**Exercise aim**
Each line holding the word "magazine" must appear in the answer, copied from the entries.

**Exercise material**
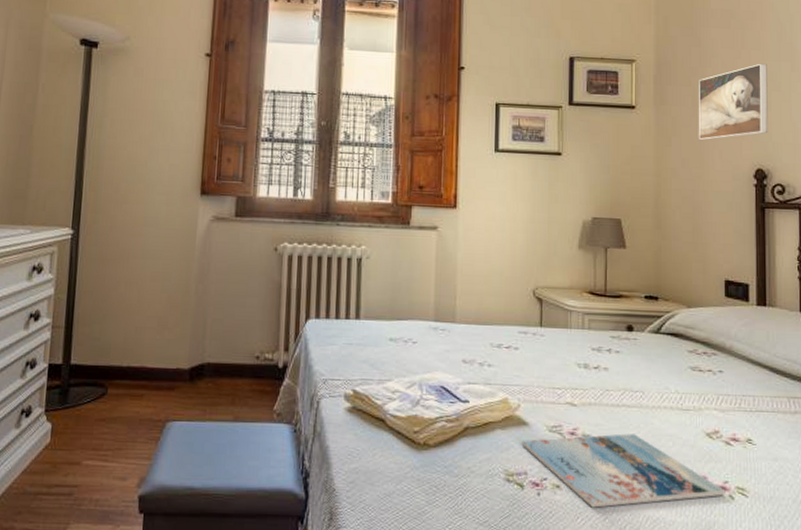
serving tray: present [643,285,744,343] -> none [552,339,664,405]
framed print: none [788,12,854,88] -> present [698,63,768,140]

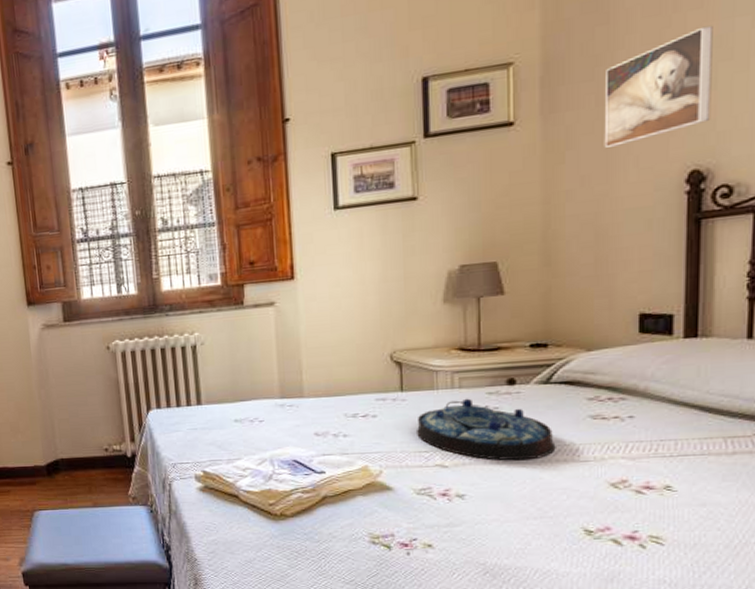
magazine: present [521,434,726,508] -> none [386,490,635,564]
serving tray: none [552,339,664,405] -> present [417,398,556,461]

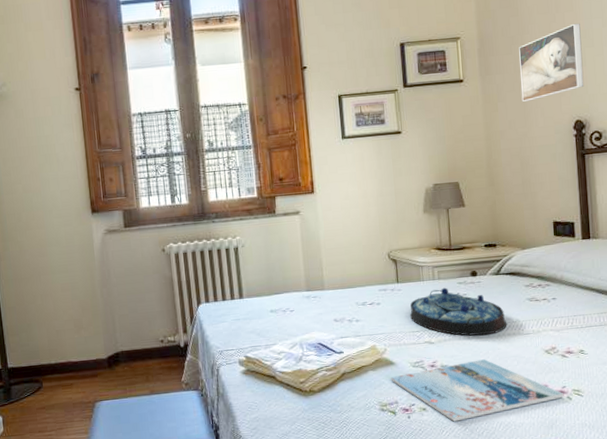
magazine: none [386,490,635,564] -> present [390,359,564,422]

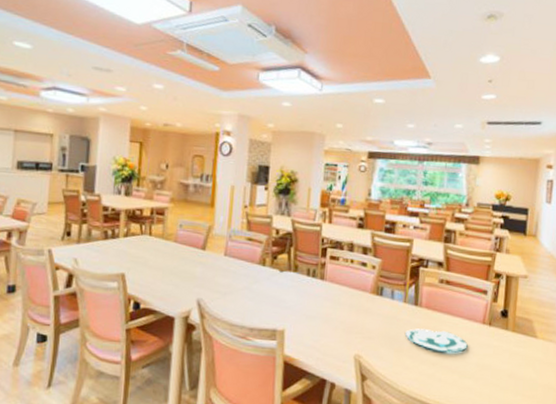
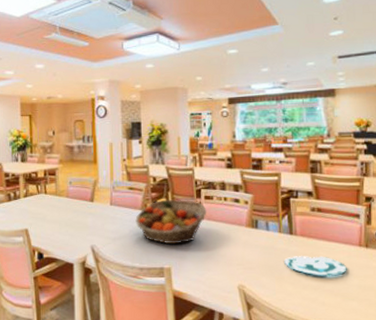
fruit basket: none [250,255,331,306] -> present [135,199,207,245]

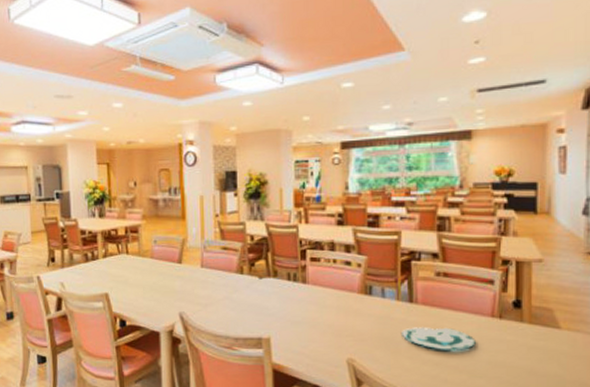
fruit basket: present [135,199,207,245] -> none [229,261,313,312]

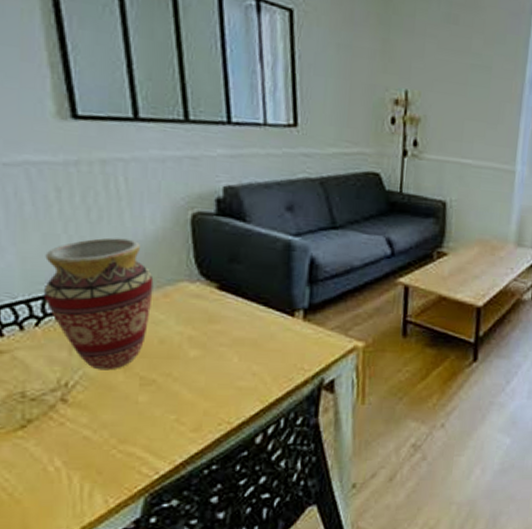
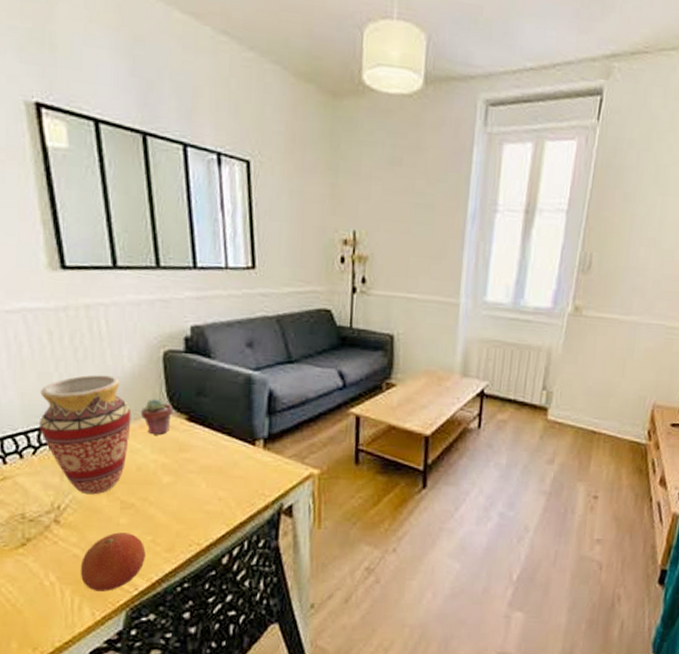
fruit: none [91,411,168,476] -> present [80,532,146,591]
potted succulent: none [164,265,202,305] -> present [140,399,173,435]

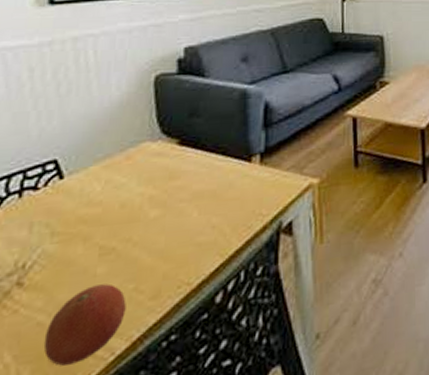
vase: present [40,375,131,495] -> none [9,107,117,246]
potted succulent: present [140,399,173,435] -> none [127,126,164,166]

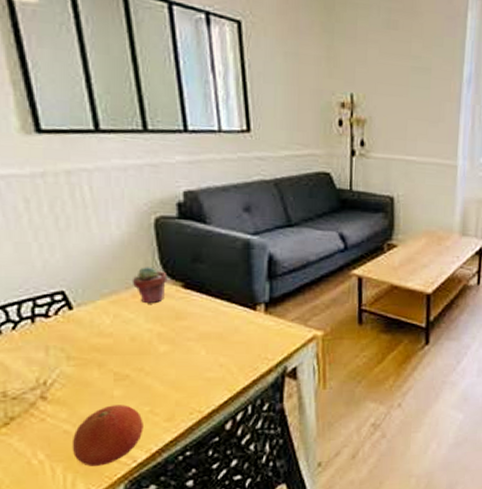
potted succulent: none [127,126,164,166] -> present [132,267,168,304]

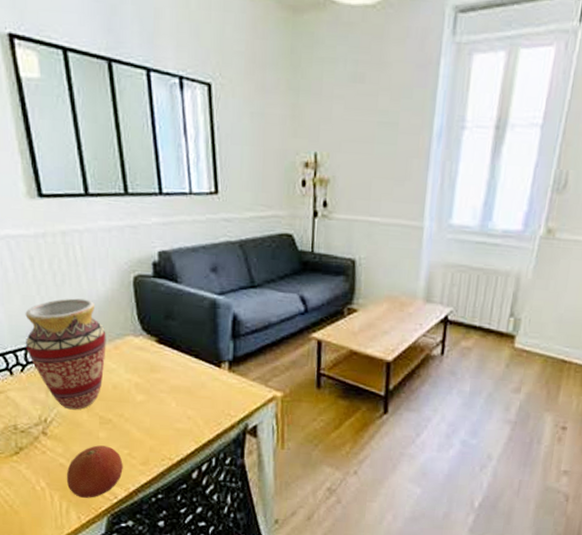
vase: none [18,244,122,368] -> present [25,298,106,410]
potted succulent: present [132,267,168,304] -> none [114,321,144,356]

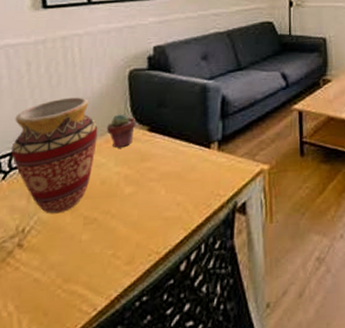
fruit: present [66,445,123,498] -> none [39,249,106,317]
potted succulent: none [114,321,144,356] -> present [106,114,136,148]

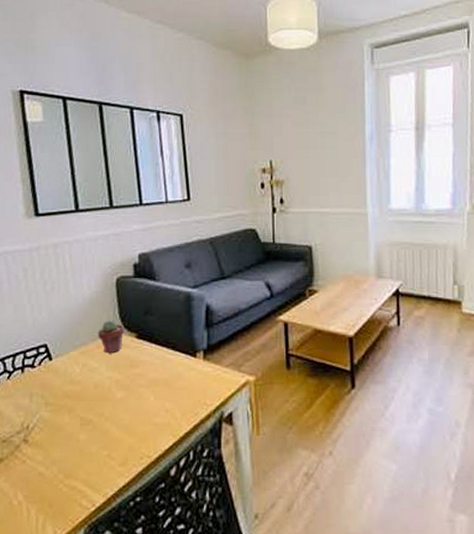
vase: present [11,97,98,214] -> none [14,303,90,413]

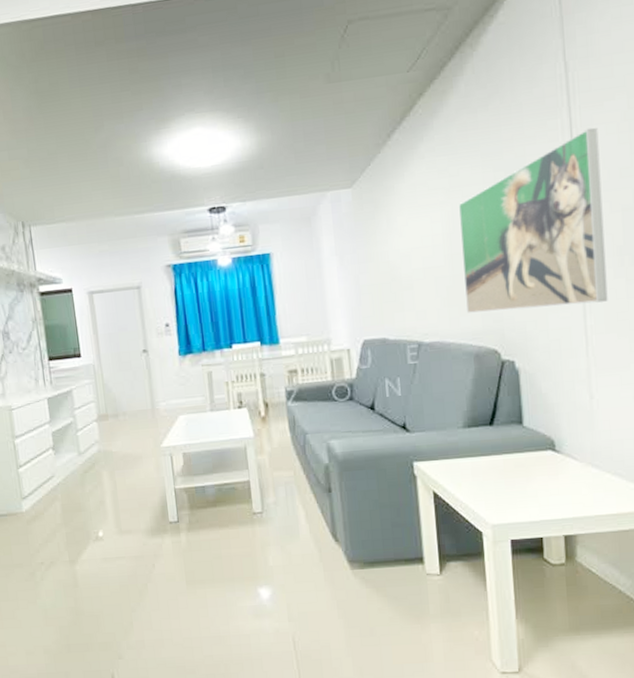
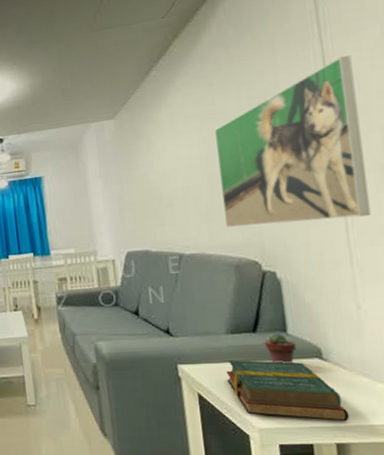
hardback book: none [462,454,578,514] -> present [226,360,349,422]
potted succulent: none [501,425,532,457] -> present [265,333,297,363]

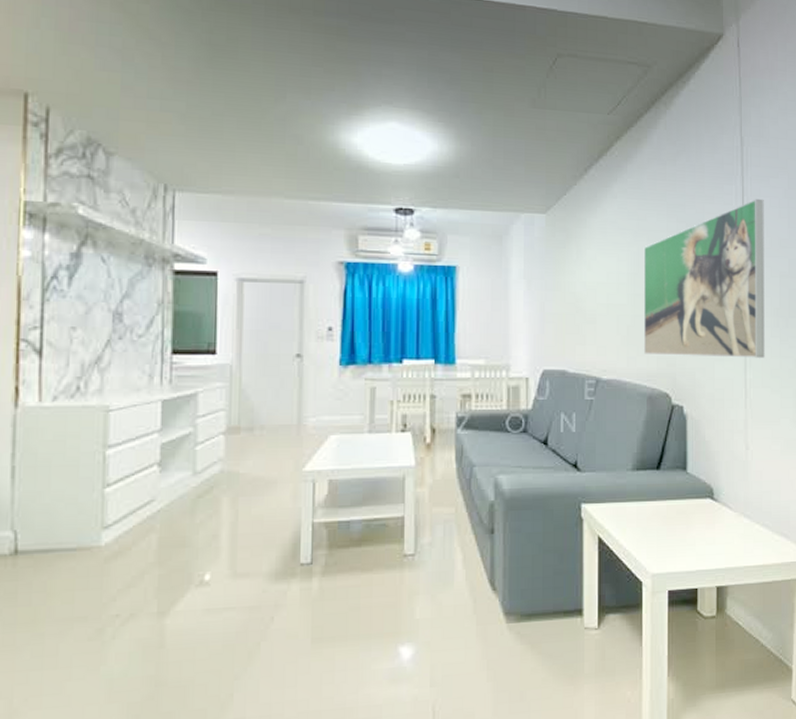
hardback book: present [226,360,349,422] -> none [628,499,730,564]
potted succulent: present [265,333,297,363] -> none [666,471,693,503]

**Solution to this problem**
magazine: present [521,434,726,508] -> none [386,490,635,564]
magazine: none [386,490,635,564] -> present [390,359,564,422]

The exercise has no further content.